Cheng noted that music performance, a division of the music department at Colgate, is the only academic field that “demands years of study before a student arrives on campus.” Most orchestra members come to Colgate’s group with an average of nine years of experience in musical performance.

Not all orchestra members major, or even minor, in music. An example of this is senior Carissa Schreck, who has been student principal violist since her first year. Schreck is a mathematical economics major. Although she had been playing the viola for eight years prior to her entry into Colgate’s orchestra, Schreck was nervous upon taking on the role of the only student violist during her first year.

“When the professionals were not at rehearsal, it was intimidating,” she said. “However, being ‘alone’ in my section made me want to practice more to prove that I could stand on my own. I became confident in myself and began to really enjoy playing in such an intense musical atmosphere.”

After conquering the intimidation of playing alone as one of the youngest members of such a talented group, Schreck grew musically and was prepared to share her experiences with the new freshman violists. Currently, the orchestra is an outlet for Schreck to explore her musical talents, while also taking a break from her academic focus in the natural sciences.

“The orchestra still allows me to pursue my passions for music,” she said, “creates an atmosphere for team building and individualistic development, but most of all, allows me to have fun while working towards creating a first-rate product.”

Another of the orchestra’s student principal musicians, senior Natalie Reed, came into Colgate’s group with eight years of experience, not only playing her instrument but also playing in an orchestra.

“Personally, I’ve played in the orchestra since 5th grade and I love it!” she said.

For experienced musicians like Reed, the opportunity to learn from professionals is one of the most rewarding aspects of being a member of Colgate’s orchestra.

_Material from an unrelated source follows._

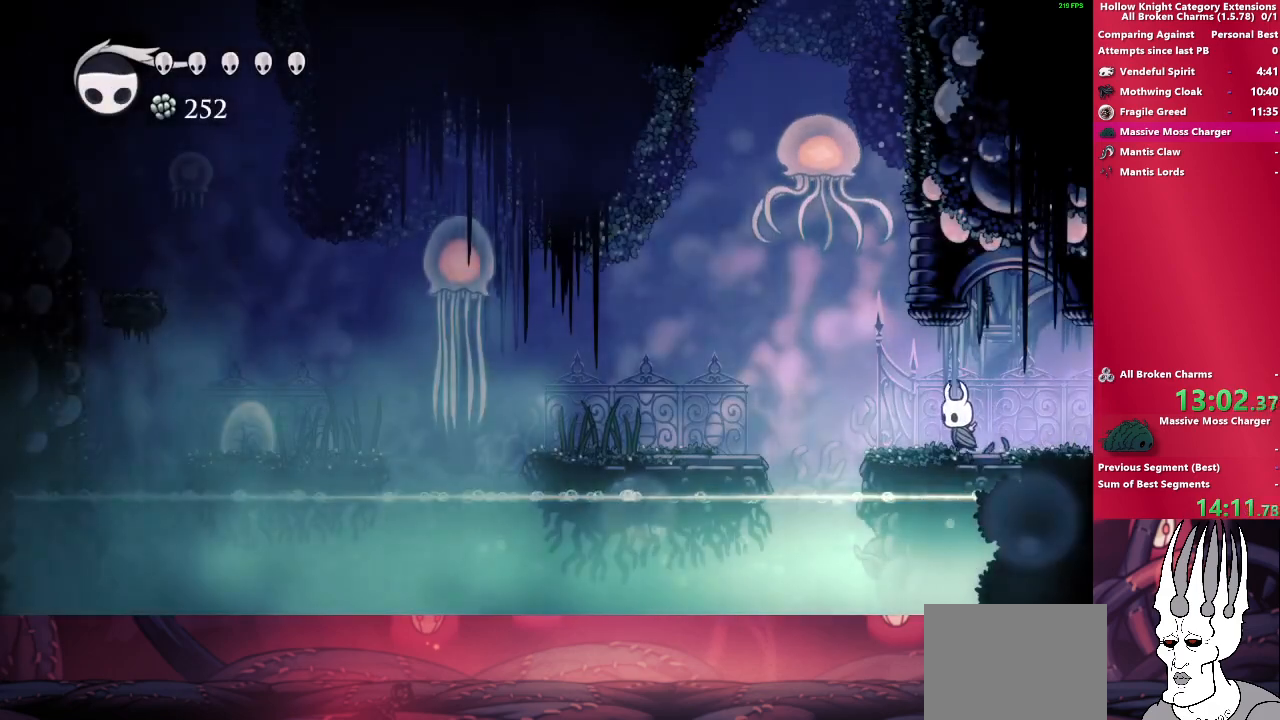
{"buttons": [], "left_stick": "left", "right_stick": "center", "events": [[183, "R2", "down"], [383, "R2", "up"]]}
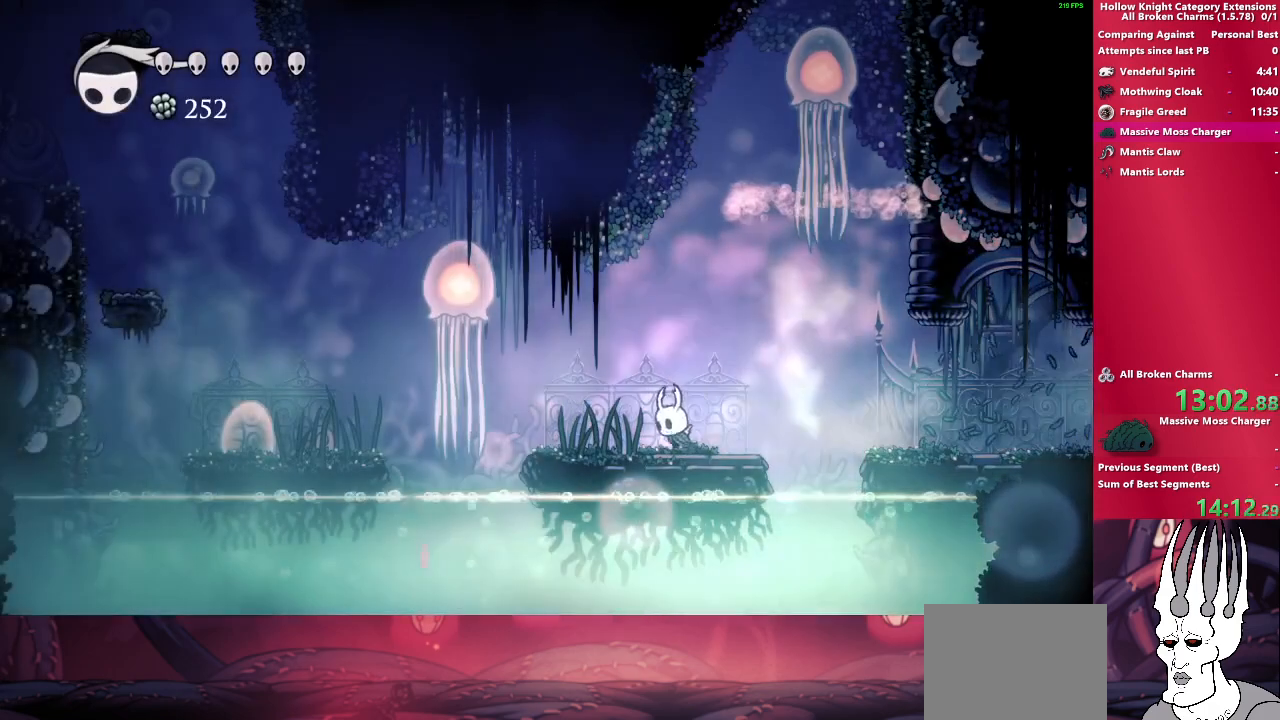
{"buttons": ["CROSS"], "left_stick": "down-left", "right_stick": "center", "events": [[317, "CROSS", "down"], [433, "left_stick", "down-left"]]}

“It’s great having the professionals because we alternate seating, one professional and one student on each stand, and we learn a lot from them,” she said. These professional musicians are right there with the students, able to share not only their talent in the fundamentals of musical performance, but also experiences they have had as musicians. Cheng describes this arrangement as creating “an optimal learning environment” for all involved.

Although the orchestra’s final concert of the semester has already been held, two concerts will be performed in the spring semester. All students, regardless of musical knowledge and talent, are invited to come enjoy upcoming performances.